------ INFORMATION ------

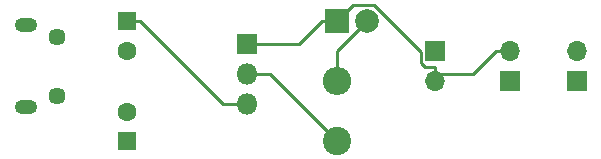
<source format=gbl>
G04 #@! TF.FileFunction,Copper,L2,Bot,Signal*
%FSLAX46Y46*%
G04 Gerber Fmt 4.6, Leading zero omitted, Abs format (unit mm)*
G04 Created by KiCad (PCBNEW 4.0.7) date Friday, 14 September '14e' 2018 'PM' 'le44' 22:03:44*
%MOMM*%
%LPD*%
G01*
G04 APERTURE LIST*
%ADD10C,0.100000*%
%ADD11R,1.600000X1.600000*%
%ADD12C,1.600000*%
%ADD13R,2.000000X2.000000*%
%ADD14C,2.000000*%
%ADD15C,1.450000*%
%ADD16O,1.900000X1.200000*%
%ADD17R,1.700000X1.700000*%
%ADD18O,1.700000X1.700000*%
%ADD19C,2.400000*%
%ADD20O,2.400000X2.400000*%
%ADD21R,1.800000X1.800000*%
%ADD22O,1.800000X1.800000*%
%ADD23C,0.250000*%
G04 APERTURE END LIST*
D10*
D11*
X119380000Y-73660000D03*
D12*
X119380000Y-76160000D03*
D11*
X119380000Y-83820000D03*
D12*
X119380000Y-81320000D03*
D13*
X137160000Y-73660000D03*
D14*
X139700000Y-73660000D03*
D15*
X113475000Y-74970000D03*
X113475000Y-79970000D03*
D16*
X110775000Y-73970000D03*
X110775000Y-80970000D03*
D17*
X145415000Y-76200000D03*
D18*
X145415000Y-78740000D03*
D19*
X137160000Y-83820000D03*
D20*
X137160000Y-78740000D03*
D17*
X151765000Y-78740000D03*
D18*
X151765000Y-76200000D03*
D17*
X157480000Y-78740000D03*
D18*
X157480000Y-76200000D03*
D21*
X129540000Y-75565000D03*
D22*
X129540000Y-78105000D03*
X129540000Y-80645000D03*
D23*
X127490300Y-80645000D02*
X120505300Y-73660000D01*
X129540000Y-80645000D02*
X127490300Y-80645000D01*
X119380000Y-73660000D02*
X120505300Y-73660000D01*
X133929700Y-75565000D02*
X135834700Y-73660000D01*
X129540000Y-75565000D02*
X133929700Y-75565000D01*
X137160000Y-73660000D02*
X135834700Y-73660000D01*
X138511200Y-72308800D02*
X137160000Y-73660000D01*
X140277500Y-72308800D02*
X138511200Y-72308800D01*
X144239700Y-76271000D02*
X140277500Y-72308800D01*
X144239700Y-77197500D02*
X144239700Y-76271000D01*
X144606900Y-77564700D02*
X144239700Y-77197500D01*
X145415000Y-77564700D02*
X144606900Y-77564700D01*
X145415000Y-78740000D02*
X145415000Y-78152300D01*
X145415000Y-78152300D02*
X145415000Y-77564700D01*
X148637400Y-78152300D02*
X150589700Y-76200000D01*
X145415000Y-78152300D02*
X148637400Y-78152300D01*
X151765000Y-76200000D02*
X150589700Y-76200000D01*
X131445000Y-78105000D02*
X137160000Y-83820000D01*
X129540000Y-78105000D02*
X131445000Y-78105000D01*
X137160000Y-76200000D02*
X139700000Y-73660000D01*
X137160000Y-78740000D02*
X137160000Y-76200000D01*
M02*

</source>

------

WHAT TO DO: When you reach the line that contains "X129540000Y-78105000D03*" in the material above, please copy it and every line after it exactly, stopping only at the last line.

EXERCISE SOLUTION:
X129540000Y-78105000D03*
X129540000Y-80645000D03*
D23*
X127490300Y-80645000D02*
X120505300Y-73660000D01*
X129540000Y-80645000D02*
X127490300Y-80645000D01*
X119380000Y-73660000D02*
X120505300Y-73660000D01*
X133929700Y-75565000D02*
X135834700Y-73660000D01*
X129540000Y-75565000D02*
X133929700Y-75565000D01*
X137160000Y-73660000D02*
X135834700Y-73660000D01*
X138511200Y-72308800D02*
X137160000Y-73660000D01*
X140277500Y-72308800D02*
X138511200Y-72308800D01*
X144239700Y-76271000D02*
X140277500Y-72308800D01*
X144239700Y-77197500D02*
X144239700Y-76271000D01*
X144606900Y-77564700D02*
X144239700Y-77197500D01*
X145415000Y-77564700D02*
X144606900Y-77564700D01*
X145415000Y-78740000D02*
X145415000Y-78152300D01*
X145415000Y-78152300D02*
X145415000Y-77564700D01*
X148637400Y-78152300D02*
X150589700Y-76200000D01*
X145415000Y-78152300D02*
X148637400Y-78152300D01*
X151765000Y-76200000D02*
X150589700Y-76200000D01*
X131445000Y-78105000D02*
X137160000Y-83820000D01*
X129540000Y-78105000D02*
X131445000Y-78105000D01*
X137160000Y-76200000D02*
X139700000Y-73660000D01*
X137160000Y-78740000D02*
X137160000Y-76200000D01*
M02*

</source>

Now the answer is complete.